コミュニケーションはいつの時代も重要なキーワードであり、古来より伝承されているコミュニケーションにかかわる慣例や慣習も多々あります。中には時代にそぐわないものも多くなってきています。日本の政府のコミュニケーションを見ていると以前より進歩してきているものの、時代にそぐわなくなっているケースをよく見受けます。

 新年早々、鳩山内閣にも内閣発足間もない段階で閣僚が辞任するという激震が走り、「またか」と思った方も多かったのではないでしょうか。

 閣僚のみならず、総理大臣さえも矢継ぎ早に交代していく日本の政治の風景は、世界の目からすれば尋常ではないといっても過言ではない中で、今回の辞任が「健康上の理由」ということを聞いて内心安堵されたのではないでしょうか。 
 その様な混沌とした状況下で新しく就任した菅財務相が発した言葉に今度は日本だけでなく世界に激震が走りました。例の「為替」に関する発言で、この発言が基になり円安が一気に加速したことは周知の事実です。

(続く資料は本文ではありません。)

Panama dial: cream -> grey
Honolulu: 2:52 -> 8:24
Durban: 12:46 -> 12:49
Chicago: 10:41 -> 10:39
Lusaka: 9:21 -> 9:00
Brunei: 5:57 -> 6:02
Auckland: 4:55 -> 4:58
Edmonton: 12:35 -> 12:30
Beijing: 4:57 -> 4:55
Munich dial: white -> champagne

 菅発言の是非をめぐり、利害が絡むだけに賛否両論が渦巻きましたが、重要な地位での軽率な発言というのが否定的な見解の大半でした。ここで冷静に考えると、はっきりとものを言わない閣僚が多い中で、具体的な考えを発信したことはむしろ評価できるのではないでしょうか。実際に株式市場も好感して上がったのですから、日本経済にとっても一時的ながらプラスの効果を生み出しています。

 財務大臣たる重責を担う以上、自己の考えを明確にすることは当然のことですが、批判の背景には、たとえ考えがあっても口に出して言うべきではなく、黙して行動しろということがあったのかもしれません。古来より「不言実行」を美徳とする旧来型思考の人たちには受け容れがたい発言であったようです。